Page-level text extractions
________
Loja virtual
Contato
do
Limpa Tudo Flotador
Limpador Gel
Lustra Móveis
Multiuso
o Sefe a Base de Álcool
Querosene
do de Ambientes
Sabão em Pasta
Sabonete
________
Each record above has to be set down again, exactly and completely.

■ RESPONSE AREA:
Loja virtual
Contato
do
Limpa Tudo Flotador
Limpador Gel
Lustra Móveis
Multiuso
o Sefe a Base de Álcool
Querosene
do de Ambientes
Sabão em Pasta
Sabonete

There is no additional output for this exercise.